In her own words, Gabriela Hersham is an, “Actress, foodie, ﬁlm fanatic, adrenalin junkie, obsessive instagrammer and competitive ping-pong player.” JD Gillam was on hand to interview the up-and-coming actress.
Tell us a little bit about Millie, your character in Crying Wolf.
GH: Millie is the leader of a pack of werewolves who have descended upon the quiet English town of Deddington. She’s controlling, manipulative and gets what she wants. She’s the type of girl I would have hated, but underneath she has her own fears, insecurities and motivations that drive her.
On top of Crying Wolf, you have appeared in two other horror ﬁlms – When The Devil Comes and The Burningmoore Incident. What attracts you to horror roles?
GH: I had such fun ﬁlming the ﬁrst one that I wanted to do the second and the third. When I ﬁlmed When the Devil Comes we were a cast of about 40 on set at any one time and had a lot of fun. Maybe there’s something about the tension of ﬁlming a horror ﬁlm that makes the cast and crew even more fun! But the truth is that I like the action. In Crying Wolf there are lots of ﬁght scenes – so we have to do combat training beforehand which I’m excited for. Then there’s the option of doing our own stunts which my inner adrenaline junkie is gagging for.
Purely from a horror perspective, did anything happen on those sets that freaked you out?
GH: There were a couple of moments in The Burningmoore Incident where I was confused about whether I should be scared or not. We were ﬁlming in an abandoned compound that the NYPD and FDNY use as their training ground. Beautiful and massive abandoned old houses in a deserted complex.

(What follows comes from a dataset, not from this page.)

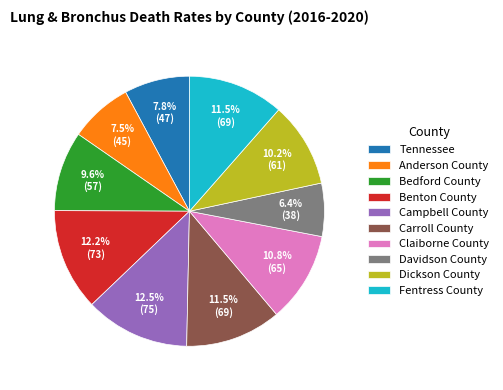

To the nearest percent, what is the difference between the largest and smallest slice percentages?

6%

It was really creepy.
Is horror your favourite genre?
GH: No! Horror scares the life out of me.
What is your favourite genre and why?
GH: Action. Actually all I want is to be a comic book heroine.
What is your earliest horror related memory?

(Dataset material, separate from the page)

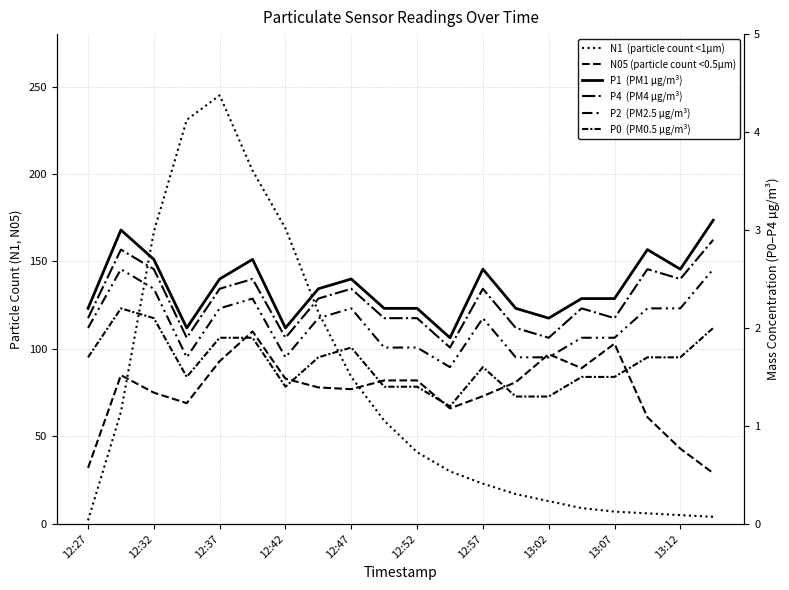

True or false: N05 has more than 1 interior local peaks.

True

GH: Watching It and Childsplay with wide eyes. And then not sleeping for days.
What scared you as a child?
GH: Fred West. My best friend would try to frighten me by pretending he was hiding under her bed.
What scares you now?
GH: Insects. Never got used to them.
We understand that you were born from Iranian-Iraqi descent, have you found that the industry has been difficult to break into?
GH: Of course it’s difficult to break into. It’s impossible. But that’s why I enjoy it. It’s hard work, but every little breakthrough feels really good. The years of hard work and rejection make them so much sweeter and make me even more determined.
Have you experienced any speciﬁc issues in the industry due to your ethnicity?
GH: No. When I was auditioning and ﬁlming in America, I was just English. Now that I’m back in England, I’m English with a weird ethnicity, but that’s pretty much everyone in England these days. I’ll never be an English rose but I can play a convincing terrorist. No one can be everything.
What is your dream role?
GH: Mata Hari or Xena Warrior Princess. Boom!